Makes: 8
324 kcal | 20g protein | 15g fat (6g saturated) | 27g carbs (4.4g sugars) | 3.5g fibre
For an extra fibre boost (and to help bulk things out), add a tin of black beans to the mince mixture.
Ingredients
· 500g Heck Simply Chicken Mince
· 1 onion, diced
· 2 cloves garlic, crushed
· 1 tsp smoked paprika
· 1 tsp ground cumin
· ½ tsp chilli powder
· 1 tin chopped tomatoes
· 8 flour tortillas
· 100g grated cheddar cheese
· 2 avocados, halved
· 2 tbsp reduced fat crème fraîche
· 2 limes
· Salt
Method
1. Heat a large pan and gently fry the onion until softened. Add the garlic and cook for another minute, then add the chicken mince and cook until browned. Stir through the smoked paprika, cumin and chilli powder, followed by the chopped tomatoes. Simmer for around 20 minutes until thick and rich. If using black beans, stir them in towards the end to heat through.
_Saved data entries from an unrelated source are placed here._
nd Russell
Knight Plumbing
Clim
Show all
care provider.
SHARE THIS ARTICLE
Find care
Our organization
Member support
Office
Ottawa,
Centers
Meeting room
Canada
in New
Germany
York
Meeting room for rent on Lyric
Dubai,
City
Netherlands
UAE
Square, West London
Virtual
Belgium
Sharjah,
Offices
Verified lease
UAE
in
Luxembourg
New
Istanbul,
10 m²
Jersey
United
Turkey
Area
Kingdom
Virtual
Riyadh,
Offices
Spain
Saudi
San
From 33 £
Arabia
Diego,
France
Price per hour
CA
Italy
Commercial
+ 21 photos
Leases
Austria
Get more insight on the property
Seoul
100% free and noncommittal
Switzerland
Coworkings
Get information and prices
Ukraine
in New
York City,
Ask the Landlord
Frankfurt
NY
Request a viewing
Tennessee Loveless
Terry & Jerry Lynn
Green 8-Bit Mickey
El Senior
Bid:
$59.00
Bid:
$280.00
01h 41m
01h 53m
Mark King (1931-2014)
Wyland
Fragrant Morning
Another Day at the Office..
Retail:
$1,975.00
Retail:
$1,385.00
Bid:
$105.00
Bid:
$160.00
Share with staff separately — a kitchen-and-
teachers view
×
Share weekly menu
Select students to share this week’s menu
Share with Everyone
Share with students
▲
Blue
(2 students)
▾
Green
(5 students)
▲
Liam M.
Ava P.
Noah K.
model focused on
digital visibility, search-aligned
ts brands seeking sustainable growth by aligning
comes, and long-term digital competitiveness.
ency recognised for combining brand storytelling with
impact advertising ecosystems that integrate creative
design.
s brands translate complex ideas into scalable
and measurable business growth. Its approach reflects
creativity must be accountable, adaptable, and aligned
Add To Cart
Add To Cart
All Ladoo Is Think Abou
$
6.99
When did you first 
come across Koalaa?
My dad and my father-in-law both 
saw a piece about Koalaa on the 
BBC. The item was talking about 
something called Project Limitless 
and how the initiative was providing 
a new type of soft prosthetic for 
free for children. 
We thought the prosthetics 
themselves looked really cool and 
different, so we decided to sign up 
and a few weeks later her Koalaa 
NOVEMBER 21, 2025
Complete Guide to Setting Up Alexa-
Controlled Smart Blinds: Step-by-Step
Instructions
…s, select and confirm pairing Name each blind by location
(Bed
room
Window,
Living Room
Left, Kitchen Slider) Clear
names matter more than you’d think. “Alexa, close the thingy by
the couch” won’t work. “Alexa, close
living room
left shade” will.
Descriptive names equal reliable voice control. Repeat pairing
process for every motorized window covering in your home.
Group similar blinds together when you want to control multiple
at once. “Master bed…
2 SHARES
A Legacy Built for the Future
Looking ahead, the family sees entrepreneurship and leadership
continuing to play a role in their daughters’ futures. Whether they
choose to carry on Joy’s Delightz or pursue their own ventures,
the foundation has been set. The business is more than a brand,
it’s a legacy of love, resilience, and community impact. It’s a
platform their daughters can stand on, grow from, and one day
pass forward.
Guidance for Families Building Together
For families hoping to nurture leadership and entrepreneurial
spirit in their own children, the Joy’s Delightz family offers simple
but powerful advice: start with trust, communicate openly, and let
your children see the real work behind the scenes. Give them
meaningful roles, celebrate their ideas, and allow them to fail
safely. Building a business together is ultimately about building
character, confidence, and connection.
2. Meanwhile, make the burnt lime crème fraîche by cutting the limes in half and charring them cut-side down in a hot pan until nicely caramelised. Squeeze the juice into a bowl, mix with the reduced fat crème fraîche and season lightly with salt.
3. Brush the avocado halves with a little oil and grill or char cut-side down until lightly marked and softened.
4. To assemble the quesadillas, spoon the chicken chilli over half of each tortilla, sprinkle with grated cheddar and fold over. Cook in a dry frying pan over a medium heat until golden and crisp on both sides and the cheese has melted.
5. Slice and serve with the grilled avocado and a dollop of burnt lime crème fraîche.